___ Texto fornecido
Coleira de pescoço
Esta coleira de pescoço em ferro é constituída por dois aros idênticos, articulados através de um encaixe em elo para permitir mobilidade, rematados por terminais de forma ovalada e vazada, por onde passaria uma corrente ou um sistema de fecho. Peças como esta encontram-se em pinturas em vários países europeus, mas muitos poucos museus têm o objeto, segundo a curadoria da exposição.
Foto: DW/J. Carlos
Algemas de mão
À medida que fixamos o olhar em cada uma das composições da exposição procuramos imaginar ou entender como era o dia-a-dia dos escravos, a maneira como viviam, mas sobretudo o sofrimento pelo qual passaram, presos a algemas como estas. Feitas em ferro, são constituídas por dois aros com estrangulamento mediano e extremidades extravasadas, rematadas por terminais em argola.
Foto: DW/J. Carlos
Cruzeta e manilhas
Nesta vitrina mostra-se um conjunto de objetos que integraram os sistemas pré-monetários utilizados na África subsariana, no âmbito das trocas comerciais em geral e também no comércio e tráfico de escravos realizado a partir do século XVI, na costa ocidental africana. Em cima, vê-se uma cruzeta de cobre que servira de meio de troca no tráfico de escravos.
______
___ Registos fornecidos
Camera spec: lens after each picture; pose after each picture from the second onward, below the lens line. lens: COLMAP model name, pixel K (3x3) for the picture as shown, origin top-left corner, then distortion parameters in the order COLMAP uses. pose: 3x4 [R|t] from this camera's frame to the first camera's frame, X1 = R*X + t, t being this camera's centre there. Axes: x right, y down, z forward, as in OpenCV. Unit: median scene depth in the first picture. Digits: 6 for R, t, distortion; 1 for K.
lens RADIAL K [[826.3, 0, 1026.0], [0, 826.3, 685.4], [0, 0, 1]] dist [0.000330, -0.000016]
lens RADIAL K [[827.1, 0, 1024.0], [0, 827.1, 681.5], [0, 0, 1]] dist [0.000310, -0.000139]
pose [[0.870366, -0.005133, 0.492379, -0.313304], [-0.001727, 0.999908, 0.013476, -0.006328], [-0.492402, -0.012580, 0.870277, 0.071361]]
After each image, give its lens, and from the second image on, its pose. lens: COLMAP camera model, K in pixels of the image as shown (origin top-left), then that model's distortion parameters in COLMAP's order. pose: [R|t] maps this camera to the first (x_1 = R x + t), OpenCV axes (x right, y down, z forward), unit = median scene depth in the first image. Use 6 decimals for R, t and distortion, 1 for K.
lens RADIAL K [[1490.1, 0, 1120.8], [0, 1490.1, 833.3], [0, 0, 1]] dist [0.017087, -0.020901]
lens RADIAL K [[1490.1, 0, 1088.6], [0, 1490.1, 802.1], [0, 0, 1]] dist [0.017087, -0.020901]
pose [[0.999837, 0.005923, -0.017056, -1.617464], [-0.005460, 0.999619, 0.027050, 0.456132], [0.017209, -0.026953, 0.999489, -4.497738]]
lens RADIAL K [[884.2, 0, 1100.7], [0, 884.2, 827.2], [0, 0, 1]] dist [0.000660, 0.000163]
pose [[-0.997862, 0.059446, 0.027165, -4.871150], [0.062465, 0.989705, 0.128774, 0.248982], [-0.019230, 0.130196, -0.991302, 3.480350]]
______
- Descrição da tarefa -
Traduza para inglês esta frase do texto sobre as peças da exposição: "Em cima, vê-se uma cruzeta de cobre que servira de meio de troca no tráfico de escravos."

- A sua resposta -
At the top, one can see a copper cross that had served as a medium of exchange in the slave trade.